Kymriah is a marvel of modern science that reengineers a person’s cells so that they attack cancer cells, but a one-time treatment for children costs an eye-popping $475,000. When considered against the costs of a lifetime of treatments, even a very expensive cure can be a bargain, though the exact savings are difficult to calculate because they’re spread between patients, providers, insurers and governments. That, along with a high upfront cost, poses a challenge within the standard fee-for-service payment model.

This is where the need to allow innovation beyond the development of new treatments is apparent. Enabling sufficient experimentation for this process to deliver its full (and difficult-to-measure) potential in new delivery and payment systems is key.
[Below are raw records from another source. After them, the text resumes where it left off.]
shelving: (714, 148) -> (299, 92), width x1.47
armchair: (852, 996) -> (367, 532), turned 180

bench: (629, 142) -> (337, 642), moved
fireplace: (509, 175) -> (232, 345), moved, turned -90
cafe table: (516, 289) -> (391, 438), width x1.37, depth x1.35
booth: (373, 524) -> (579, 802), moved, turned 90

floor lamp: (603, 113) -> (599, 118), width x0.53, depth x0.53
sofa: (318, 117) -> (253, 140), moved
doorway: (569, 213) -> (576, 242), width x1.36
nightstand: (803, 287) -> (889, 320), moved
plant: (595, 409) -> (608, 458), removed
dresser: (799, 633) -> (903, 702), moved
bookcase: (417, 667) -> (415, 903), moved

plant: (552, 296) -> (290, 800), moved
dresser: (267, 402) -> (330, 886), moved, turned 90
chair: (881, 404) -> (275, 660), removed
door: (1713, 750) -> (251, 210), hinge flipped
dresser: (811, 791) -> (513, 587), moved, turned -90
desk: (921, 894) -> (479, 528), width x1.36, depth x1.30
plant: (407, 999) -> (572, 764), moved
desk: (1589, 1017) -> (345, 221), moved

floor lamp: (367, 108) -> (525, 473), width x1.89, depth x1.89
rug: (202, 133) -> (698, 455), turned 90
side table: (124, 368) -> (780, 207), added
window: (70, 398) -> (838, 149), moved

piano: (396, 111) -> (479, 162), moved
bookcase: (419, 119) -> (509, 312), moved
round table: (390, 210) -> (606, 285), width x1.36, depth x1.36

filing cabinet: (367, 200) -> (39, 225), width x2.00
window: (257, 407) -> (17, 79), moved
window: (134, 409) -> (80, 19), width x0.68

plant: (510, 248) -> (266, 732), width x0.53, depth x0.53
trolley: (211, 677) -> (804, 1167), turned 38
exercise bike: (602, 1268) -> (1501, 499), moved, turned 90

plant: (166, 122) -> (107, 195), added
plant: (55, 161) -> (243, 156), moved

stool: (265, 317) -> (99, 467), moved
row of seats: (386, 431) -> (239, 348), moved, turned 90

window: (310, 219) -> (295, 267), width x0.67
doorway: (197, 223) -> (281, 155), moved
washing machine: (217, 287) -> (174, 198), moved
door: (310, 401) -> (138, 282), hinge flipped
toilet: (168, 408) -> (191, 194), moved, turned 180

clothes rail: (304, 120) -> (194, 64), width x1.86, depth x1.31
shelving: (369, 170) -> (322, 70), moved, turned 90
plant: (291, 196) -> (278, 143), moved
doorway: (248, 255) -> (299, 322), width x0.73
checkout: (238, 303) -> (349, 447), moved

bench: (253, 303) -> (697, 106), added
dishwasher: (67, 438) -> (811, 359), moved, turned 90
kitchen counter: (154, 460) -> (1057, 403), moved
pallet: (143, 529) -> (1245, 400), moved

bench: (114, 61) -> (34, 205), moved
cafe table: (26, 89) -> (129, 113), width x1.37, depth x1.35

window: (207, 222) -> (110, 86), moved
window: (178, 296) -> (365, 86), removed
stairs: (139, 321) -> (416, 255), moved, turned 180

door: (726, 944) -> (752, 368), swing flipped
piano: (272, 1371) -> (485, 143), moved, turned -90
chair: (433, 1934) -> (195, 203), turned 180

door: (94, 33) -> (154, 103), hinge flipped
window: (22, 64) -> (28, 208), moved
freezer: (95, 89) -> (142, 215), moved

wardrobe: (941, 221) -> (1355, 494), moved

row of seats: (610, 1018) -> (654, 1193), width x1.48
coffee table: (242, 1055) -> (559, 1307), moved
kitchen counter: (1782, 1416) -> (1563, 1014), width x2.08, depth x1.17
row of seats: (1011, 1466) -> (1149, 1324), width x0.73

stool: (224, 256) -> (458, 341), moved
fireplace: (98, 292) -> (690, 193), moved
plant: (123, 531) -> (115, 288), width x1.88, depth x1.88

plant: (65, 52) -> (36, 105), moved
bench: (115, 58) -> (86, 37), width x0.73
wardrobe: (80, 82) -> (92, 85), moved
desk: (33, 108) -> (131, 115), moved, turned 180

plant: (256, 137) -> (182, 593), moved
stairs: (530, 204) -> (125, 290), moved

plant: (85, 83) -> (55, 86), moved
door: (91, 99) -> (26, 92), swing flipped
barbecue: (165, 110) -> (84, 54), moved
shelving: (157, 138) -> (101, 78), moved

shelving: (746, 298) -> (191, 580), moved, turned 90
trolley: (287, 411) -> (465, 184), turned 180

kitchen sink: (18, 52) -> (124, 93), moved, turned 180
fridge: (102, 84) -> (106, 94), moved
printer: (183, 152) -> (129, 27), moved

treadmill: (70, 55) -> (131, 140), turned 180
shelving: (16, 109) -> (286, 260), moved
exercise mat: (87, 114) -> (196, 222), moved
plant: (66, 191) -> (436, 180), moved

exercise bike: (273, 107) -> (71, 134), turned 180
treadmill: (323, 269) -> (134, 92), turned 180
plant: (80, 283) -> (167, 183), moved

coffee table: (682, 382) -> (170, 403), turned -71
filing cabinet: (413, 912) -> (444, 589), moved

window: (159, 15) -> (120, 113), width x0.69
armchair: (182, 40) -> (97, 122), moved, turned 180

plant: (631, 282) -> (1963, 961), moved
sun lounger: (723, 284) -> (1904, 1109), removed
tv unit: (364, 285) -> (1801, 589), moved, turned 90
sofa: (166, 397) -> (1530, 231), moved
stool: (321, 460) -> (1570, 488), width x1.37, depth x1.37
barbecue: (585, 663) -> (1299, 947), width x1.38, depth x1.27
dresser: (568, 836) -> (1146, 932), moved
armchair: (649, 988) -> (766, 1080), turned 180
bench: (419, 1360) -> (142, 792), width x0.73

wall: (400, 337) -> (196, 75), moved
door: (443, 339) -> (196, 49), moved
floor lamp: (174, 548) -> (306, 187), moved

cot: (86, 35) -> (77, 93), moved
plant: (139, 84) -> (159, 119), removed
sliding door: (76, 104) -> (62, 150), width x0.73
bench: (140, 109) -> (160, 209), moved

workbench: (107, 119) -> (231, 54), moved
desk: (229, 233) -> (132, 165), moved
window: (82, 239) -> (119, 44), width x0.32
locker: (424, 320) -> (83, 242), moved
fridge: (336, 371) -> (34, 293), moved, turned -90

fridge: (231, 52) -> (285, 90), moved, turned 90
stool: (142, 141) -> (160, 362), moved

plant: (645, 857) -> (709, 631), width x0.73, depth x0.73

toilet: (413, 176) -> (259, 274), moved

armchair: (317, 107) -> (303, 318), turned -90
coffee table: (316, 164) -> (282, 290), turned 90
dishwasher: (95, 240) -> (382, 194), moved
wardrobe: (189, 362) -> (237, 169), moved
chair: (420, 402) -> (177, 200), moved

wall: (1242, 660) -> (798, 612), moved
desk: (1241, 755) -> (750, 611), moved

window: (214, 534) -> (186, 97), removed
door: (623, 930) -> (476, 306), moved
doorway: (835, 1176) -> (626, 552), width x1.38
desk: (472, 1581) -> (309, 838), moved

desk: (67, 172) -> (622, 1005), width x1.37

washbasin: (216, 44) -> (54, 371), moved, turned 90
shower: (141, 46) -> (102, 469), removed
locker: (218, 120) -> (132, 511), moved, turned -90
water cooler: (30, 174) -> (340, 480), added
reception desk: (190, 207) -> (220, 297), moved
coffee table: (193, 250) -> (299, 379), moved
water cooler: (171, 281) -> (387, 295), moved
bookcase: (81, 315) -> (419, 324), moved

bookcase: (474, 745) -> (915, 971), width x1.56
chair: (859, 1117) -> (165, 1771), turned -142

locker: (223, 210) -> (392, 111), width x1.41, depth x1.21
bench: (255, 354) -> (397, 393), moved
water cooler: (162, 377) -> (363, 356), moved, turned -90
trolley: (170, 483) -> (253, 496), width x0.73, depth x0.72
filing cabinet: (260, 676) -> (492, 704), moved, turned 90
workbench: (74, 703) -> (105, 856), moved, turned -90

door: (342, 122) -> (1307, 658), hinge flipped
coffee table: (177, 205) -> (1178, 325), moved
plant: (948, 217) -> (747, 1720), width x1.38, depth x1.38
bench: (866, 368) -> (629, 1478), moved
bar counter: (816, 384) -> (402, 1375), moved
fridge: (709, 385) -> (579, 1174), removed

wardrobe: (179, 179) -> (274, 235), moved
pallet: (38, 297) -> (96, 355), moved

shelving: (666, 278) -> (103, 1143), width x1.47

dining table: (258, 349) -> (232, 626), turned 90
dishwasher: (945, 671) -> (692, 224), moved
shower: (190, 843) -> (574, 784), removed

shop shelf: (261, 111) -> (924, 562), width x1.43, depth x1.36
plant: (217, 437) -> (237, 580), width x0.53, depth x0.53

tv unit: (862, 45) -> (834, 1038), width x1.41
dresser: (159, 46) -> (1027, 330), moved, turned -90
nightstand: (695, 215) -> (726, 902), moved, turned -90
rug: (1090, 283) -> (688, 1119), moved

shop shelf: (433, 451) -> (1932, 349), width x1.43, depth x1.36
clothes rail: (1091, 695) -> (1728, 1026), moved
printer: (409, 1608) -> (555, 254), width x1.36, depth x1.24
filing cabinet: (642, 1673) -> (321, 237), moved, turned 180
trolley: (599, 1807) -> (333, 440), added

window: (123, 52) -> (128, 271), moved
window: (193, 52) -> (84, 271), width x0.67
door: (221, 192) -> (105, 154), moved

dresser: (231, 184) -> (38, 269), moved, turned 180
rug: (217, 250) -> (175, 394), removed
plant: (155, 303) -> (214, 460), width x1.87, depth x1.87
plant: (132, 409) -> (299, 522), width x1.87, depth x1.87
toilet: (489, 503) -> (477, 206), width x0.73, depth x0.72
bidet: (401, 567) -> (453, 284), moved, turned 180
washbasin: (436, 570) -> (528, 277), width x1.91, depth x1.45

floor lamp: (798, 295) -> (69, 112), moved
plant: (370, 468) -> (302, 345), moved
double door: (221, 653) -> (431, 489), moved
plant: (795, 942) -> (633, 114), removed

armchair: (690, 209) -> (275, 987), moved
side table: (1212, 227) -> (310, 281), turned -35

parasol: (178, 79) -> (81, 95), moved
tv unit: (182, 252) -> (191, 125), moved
For instance, some providers and insurers may want to experiment with outcomes-based pricing. Agreements between manufacturers and payers could allow prices to adjust according to the outcome as measured by a variety of possible health metrics. A treatment that fails to work within a certain time could result in no payment owed.

Such agreements already exist, but government regulations and requirements prevent a larger number of people potentially interested in experimenting with them to even try. Some manufacturers are required to offer Medicaid the “best,” or lowest, price that they negotiate with any other buyer. However, in an outcomes-based system, the lowest price could be $0. Medicaid rules would force all payments down to $0, which is obviously untenable.

Even anti-corruption efforts pose a problem. The Anti-Kickback Statute seeks to prevent exchanges of value between manufacturers and other parties that might influence drug purchases, but it doesn’t allow for payment models that rely on measures of value instead of volume. As Duke University researchers explain, an “arrangement between a device manufacturer and a provider wherein the manufacturer would agree to reimburse the provider’s costs associated with hospitalization (or other medical services) resulting from a defective device … implicates the AKS because OIG” — the Department of Health and Human Services Office of the Inspector General — “considers the reimbursement of potential ancillary costs to be ‘remuneration’ that can influence providers to purchase the device.”

Outcome-based payment models aren’t likely to be a panacea for a vast and complicated health care system. Innovators, however, can come up with new delivery and payment systems to meet the industry’s need. As more gene therapy and other high-cost one-shot treatments are developed, finding creative ways to make them accessible to the public could prove for many to be the difference between life and death.

Laws and regulations designed for the health care system of the past need to be updated and flexible enough to deliver emerging treatments to consumers. Politicians should ideally reduce the government’s role in the health care market overall so that as-yet-unknown innovations are not similarly constrained in the future. Succeeding in that endeavor would make the need for health coverage much less important.